Texto mostrado:
○ ○ ○ ○
Un niño detrás de cada cifra

Por Raquel Fernández, Directora de Comunicación de UNICEF España

Hace unas semanas resumíamos en este vídeo los logros conseguidos en la región del Sahel gracias a la ayuda de tantas personas, empresas, fundaciones, medios de comunicación, gobiernos y otras entidades. La semana pasada, Martin Dawes, nuestro director de Comunicación para África occidental y central, nos daba nuevas cifras: 913.843 niños recibieron tratamiento contra la desnutrición aguda severa en 4.838 centros de todo el Sahel entre enero y diciembre de 2012. Es la respuesta más grande de la historia en nutrición en la región.

Detrás de esas cifras hay, uno a uno, una a una, niños y niñas que pudieron salir del riesgo de muerte que corrían sus vidas.Y detrás de esa respuesta humanitaria hay personasen todo el mundo que, cada cual desde su entorno y sus posibilidades, ayudaron a que la alarma por la crisis alimentaria del Sahel se hiciera oír. Gracias a esa alarma, se consiguieron fondos para conseguir que esos 913.843 niños recibieran el tratamiento terapéutico que necesitaban para salvar sus vidas.Miles de personas en España dieron esa alarma: cualquiera de nosotros, ciudadanos de a pie, que difundimos la situación a través de redes sociales, o periodistas y medios de comunicación que decidieron dar espacio a una crisis silenciosa. Sin esa voz de alarma, no se habría conseguido que gobiernos, y la UE, y distintas entidades públicas y privadas, y cientos de miles de personas decidieran actuar en la medida de sus posibilidades contribuyendo al trabajo que ha logrado salvar cada una de esas vidas en el Sahel.[]

Por eso, gracias, desde UNICEF, a todas y cada una de esas personas y entidades. Entre ellas, la periodista Ana Pastor, comprometida con causas sociales y humanitarias, consciente de que 'sí se puede' o nuestro Embajador Pau Gasol, conocedor de la realidad de la infancia y del trabajo de UNICEF, y que el verano pasado viajó a Chad para sumarse a la alarma por el Sahel.

Gracias a todos y cada uno de los que, con un tweet, con un SMS, con lo que consideréis en cada momento,apostáis por los derechos de la infancia como unos principios que deben ser una realidad para todos los niños y niñas, en todas partes y en todo momento.
○ ○ ○ ○
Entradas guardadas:
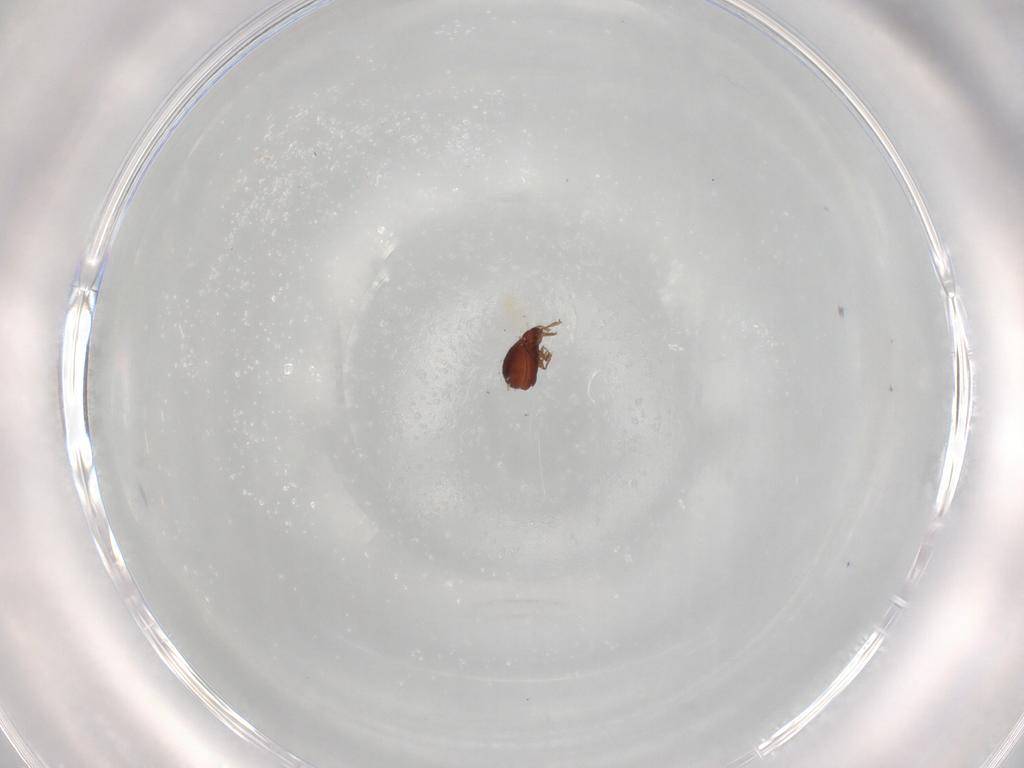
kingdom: Animalia
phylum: Arthropoda
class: Arachnida
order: Sarcoptiformes
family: Scheloribatidae
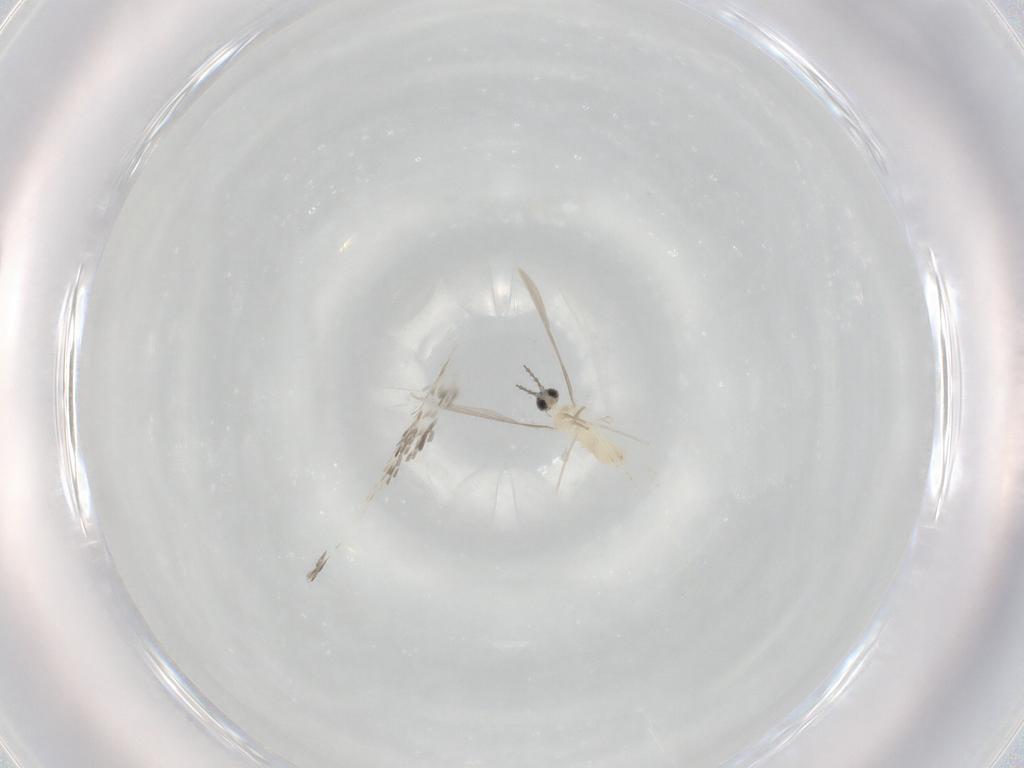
○ ○ ○ ○
Descripción de la tarea:
Vuelve a escribir, sin cambiar nada, el fragmento del texto sobre la ayuda al Sahel que comienza en las palabras "Por Raquel Fernández, Directora" y termina tras "en la región.".

Respuesta:
Por Raquel Fernández, Directora de Comunicación de UNICEF España

Hace unas semanas resumíamos en este vídeo los logros conseguidos en la región del Sahel gracias a la ayuda de tantas personas, empresas, fundaciones, medios de comunicación, gobiernos y otras entidades. La semana pasada, Martin Dawes, nuestro director de Comunicación para África occidental y central, nos daba nuevas cifras: 913.843 niños recibieron tratamiento contra la desnutrición aguda severa en 4.838 centros de todo el Sahel entre enero y diciembre de 2012. Es la respuesta más grande de la historia en nutrición en la región.